Record set Start Marker

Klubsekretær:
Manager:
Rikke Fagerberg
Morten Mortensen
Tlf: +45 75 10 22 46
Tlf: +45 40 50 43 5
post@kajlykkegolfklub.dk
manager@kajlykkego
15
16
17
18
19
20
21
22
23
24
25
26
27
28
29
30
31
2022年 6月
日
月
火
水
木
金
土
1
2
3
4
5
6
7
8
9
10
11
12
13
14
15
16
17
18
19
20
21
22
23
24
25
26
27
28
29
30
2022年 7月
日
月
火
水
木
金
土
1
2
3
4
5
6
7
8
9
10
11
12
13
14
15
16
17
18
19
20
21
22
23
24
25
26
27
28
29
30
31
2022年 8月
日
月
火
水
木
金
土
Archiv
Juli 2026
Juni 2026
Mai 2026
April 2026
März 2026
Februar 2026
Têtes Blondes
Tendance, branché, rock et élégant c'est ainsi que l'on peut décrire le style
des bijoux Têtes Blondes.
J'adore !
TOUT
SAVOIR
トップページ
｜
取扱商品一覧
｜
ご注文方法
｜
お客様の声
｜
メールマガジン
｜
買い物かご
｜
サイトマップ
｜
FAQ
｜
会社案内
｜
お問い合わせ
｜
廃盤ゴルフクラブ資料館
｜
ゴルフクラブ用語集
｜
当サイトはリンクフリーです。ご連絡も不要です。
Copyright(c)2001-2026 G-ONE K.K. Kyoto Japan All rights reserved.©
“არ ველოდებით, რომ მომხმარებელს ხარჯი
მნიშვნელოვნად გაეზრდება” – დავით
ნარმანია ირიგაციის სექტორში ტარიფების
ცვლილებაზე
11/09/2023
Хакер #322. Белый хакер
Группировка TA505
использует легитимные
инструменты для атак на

Record set End Marker

## Goal of the exercise:
Every record above is to be given again precisely.

## Written solution:
Klubsekretær:
Manager:
Rikke Fagerberg
Morten Mortensen
Tlf: +45 75 10 22 46
Tlf: +45 40 50 43 5
post@kajlykkegolfklub.dk
manager@kajlykkego
15
16
17
18
19
20
21
22
23
24
25
26
27
28
29
30
31
2022年 6月
日
月
火
水
木
金
土
1
2
3
4
5
6
7
8
9
10
11
12
13
14
15
16
17
18
19
20
21
22
23
24
25
26
27
28
29
30
2022年 7月
日
月
火
水
木
金
土
1
2
3
4
5
6
7
8
9
10
11
12
13
14
15
16
17
18
19
20
21
22
23
24
25
26
27
28
29
30
31
2022年 8月
日
月
火
水
木
金
土
Archiv
Juli 2026
Juni 2026
Mai 2026
April 2026
März 2026
Februar 2026
Têtes Blondes
Tendance, branché, rock et élégant c'est ainsi que l'on peut décrire le style
des bijoux Têtes Blondes.
J'adore !
TOUT
SAVOIR
トップページ
｜
取扱商品一覧
｜
ご注文方法
｜
お客様の声
｜
メールマガジン
｜
買い物かご
｜
サイトマップ
｜
FAQ
｜
会社案内
｜
お問い合わせ
｜
廃盤ゴルフクラブ資料館
｜
ゴルフクラブ用語集
｜
当サイトはリンクフリーです。ご連絡も不要です。
Copyright(c)2001-2026 G-ONE K.K. Kyoto Japan All rights reserved.©
“არ ველოდებით, რომ მომხმარებელს ხარჯი
მნიშვნელოვნად გაეზრდება” – დავით
ნარმანია ირიგაციის სექტორში ტარიფების
ცვლილებაზე
11/09/2023
Хакер #322. Белый хакер
Группировка TA505
использует легитимные
инструменты для атак на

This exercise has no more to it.